__Exercise description__. Each line from the top of the listing through the one holding "API Deprecations" should be restated word for word, with nothing added and no pictures.
-------- Data extracts --------
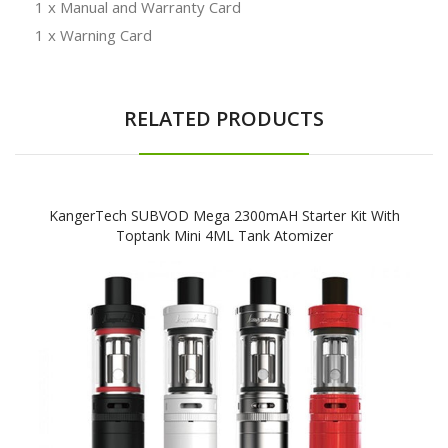
1 x Manual and Warranty Card
1 x Warning Card
RELATED PRODUCTS
KangerTech SUBVOD Mega 2300mAH Starter Kit With
Toptank Mini 4ML Tank Atomizer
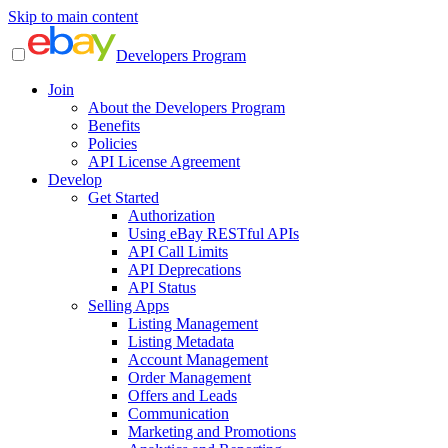
Skip to main content
Developers Program
Join
About the Developers Program
Benefits
Policies
API License Agreement
Develop
Get Started
Authorization
Using eBay RESTful APIs
API Call Limits
API Deprecations
API Status
Selling Apps
Listing Management
Listing Metadata
Account Management
Order Management
Offers and Leads
Communication
Marketing and Promotions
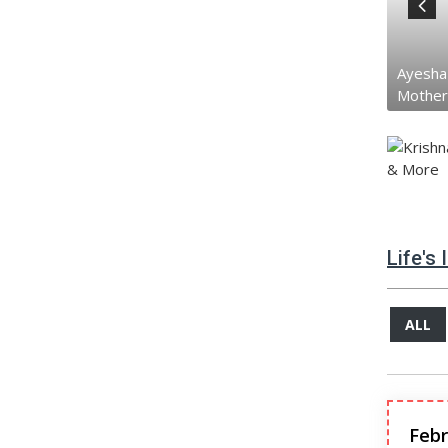
Jackie Shrof...
Ayesha Dutt
Tiger S
Father
Mother
Brothe
Life's
ALL
Febr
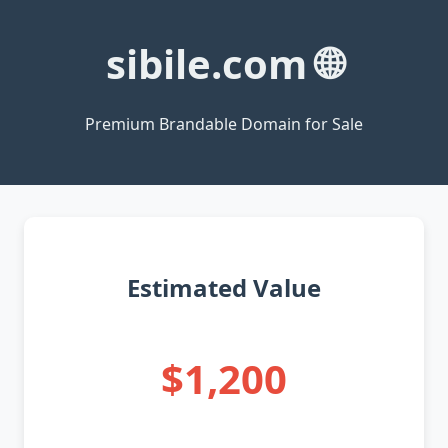
sibile.com 🌐
Premium Brandable Domain for Sale
Estimated Value
$1,200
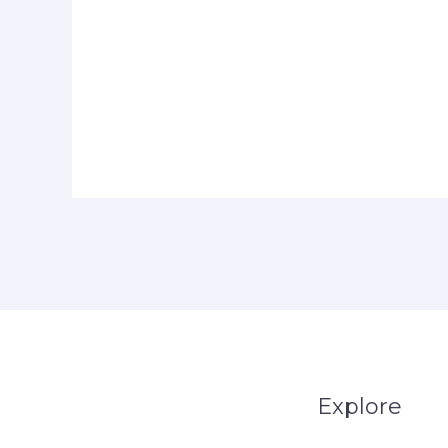
Explore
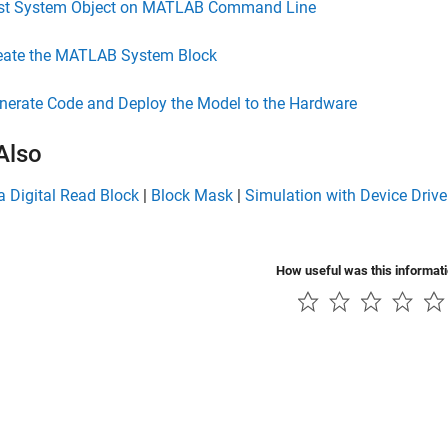
st System Object on MATLAB Command Line
eate the MATLAB System Block
nerate Code and Deploy the Model to the Hardware
Also
a Digital Read Block
|
Block Mask
|
Simulation with Device Drive
How useful was this informat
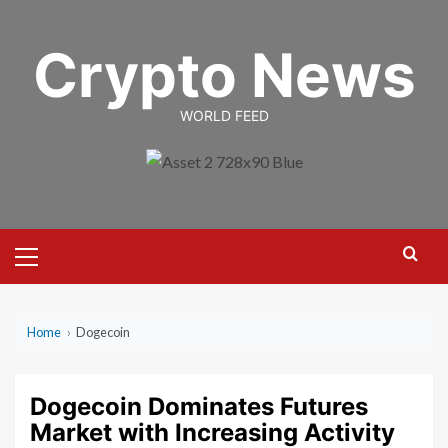
Skip
to
Crypto News
content
WORLD FEED
Primary
Menu
Home
›
Dogecoin
Dogecoin Dominates Futures
Market with Increasing Activity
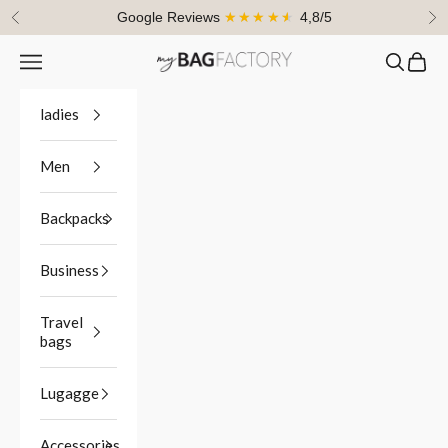
Skip to content
Google Reviews
★★★★★
4,8/5
Previous
Ne
Navigation menu
Search
Cart
myBagFactory
ladies
Men
Backpacks
Business
Travel
bags
Lugagge
Accessories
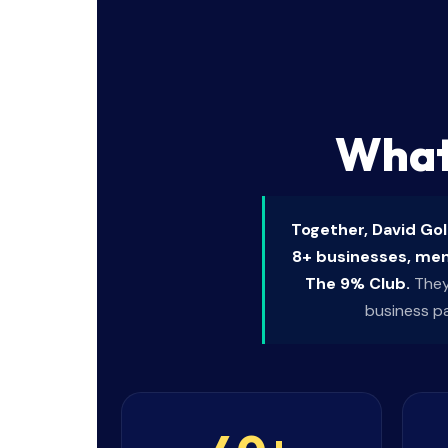
What
Together, David Go
8+ businesses, ment
The 9% Club.
They 
business p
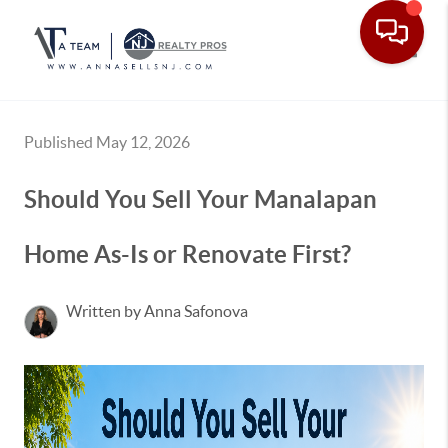
Toggle
Published May 12, 2026
Should You Sell Your Manalapan
Home As-Is or Renovate First?
Written by Anna Safonova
--------
__Output of the task__.
1 x Manual and Warranty Card
1 x Warning Card
RELATED PRODUCTS
KangerTech SUBVOD Mega 2300mAH Starter Kit With
Toptank Mini 4ML Tank Atomizer
Skip to main content
Developers Program
Join
About the Developers Program
Benefits
Policies
API License Agreement
Develop
Get Started
Authorization
Using eBay RESTful APIs
API Call Limits
API Deprecations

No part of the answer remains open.